Ive used a regular tap, but i had a machine shop drill and tap the holes just to ensure that everything was done straight. Also have had the roll forming done but the shop charged me an arm and a leg to do it cause i had to buy the tap, which isnt cheap. All in all i got great results with either or.

Ruby Soho
01-29-2013, 10:20 AM
i had an 11:1 440 pop 3 times before i put studs in. after the studs i put probly 300hrs on it no issues.


hit or miss, for the price.... do it.

DragonGunner
01-29-2013, 02:09 PM
CJM... agree 100%....I also ran 416 and 428....didn't have any vib on the 428....but that was several yrs. ago and who know how quality control is from yr to yr with the piston makers...? I have a 407 (or 406) the last 7 yrs or so and its just as fast if not faster than all the above including a 440 12.5:1 that was short lived.


Hows your job holding out by the way?

CJM
01-29-2013, 02:34 PM
Runs well but its time for a rebuild as its started to smoke.

Like I said earlier as well, Im not sure if perhaps something is indeed messed up in the engine as it runs well-but in the last few months I have noticed the ticking from the cam is louder (everything seems to be in spec) and overall the 426 vibrated more than the 416 or my buddies 407.

When i do rebuild Im doing a high comp stock bore probably.

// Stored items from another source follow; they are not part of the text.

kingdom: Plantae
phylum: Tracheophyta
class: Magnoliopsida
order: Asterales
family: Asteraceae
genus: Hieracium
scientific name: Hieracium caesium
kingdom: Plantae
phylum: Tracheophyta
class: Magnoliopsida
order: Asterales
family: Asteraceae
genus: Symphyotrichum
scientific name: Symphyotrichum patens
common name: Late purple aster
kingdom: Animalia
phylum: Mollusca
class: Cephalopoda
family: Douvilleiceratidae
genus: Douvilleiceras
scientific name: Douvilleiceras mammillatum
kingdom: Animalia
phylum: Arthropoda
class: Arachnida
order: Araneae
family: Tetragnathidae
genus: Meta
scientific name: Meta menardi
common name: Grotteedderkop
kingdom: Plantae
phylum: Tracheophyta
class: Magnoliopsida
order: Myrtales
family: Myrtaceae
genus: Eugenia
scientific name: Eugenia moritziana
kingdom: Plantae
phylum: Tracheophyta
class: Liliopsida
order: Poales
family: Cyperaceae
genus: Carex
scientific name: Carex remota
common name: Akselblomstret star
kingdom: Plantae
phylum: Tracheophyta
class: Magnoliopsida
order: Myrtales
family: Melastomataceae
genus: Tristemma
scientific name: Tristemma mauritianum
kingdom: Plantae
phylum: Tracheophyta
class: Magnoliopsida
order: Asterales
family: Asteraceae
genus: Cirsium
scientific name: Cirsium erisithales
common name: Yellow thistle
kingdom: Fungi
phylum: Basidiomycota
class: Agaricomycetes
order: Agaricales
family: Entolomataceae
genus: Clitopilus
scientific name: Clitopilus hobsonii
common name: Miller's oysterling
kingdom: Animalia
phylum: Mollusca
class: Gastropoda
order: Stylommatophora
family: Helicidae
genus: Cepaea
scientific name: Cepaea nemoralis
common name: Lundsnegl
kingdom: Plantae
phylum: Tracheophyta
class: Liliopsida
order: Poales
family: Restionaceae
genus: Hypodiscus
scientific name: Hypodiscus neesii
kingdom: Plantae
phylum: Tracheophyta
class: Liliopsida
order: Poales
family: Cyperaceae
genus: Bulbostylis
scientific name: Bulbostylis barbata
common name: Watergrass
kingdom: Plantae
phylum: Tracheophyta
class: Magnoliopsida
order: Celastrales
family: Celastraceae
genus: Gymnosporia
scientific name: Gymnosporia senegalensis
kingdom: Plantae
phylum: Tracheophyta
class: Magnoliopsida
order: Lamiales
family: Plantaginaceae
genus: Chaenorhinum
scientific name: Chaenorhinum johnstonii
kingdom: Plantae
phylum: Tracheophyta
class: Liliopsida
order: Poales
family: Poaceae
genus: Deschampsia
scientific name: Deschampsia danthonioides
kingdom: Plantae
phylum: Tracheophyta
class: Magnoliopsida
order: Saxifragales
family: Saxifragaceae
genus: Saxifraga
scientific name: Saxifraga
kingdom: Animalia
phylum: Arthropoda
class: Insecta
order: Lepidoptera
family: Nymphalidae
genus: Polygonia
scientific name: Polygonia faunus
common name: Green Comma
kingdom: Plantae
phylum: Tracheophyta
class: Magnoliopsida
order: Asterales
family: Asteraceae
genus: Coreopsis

Just press a new sleeve in and a piston and Im done.

Wheelie
02-12-2013, 09:16 PM
I sent my cylinder off yesterday for head studs, they finally went after 5 years. 11.3:1 compression and advanced timing was the culprit for the death of the stockers. Cylinder looked great, just going to have it honed.

Figured while it's apart might as well bump the compression to 12.5:1 and add a couple ponies. The rest of the build will stay the same. I'm going to test it with the 4 degree key still installed and straight E-85 with a 245 main.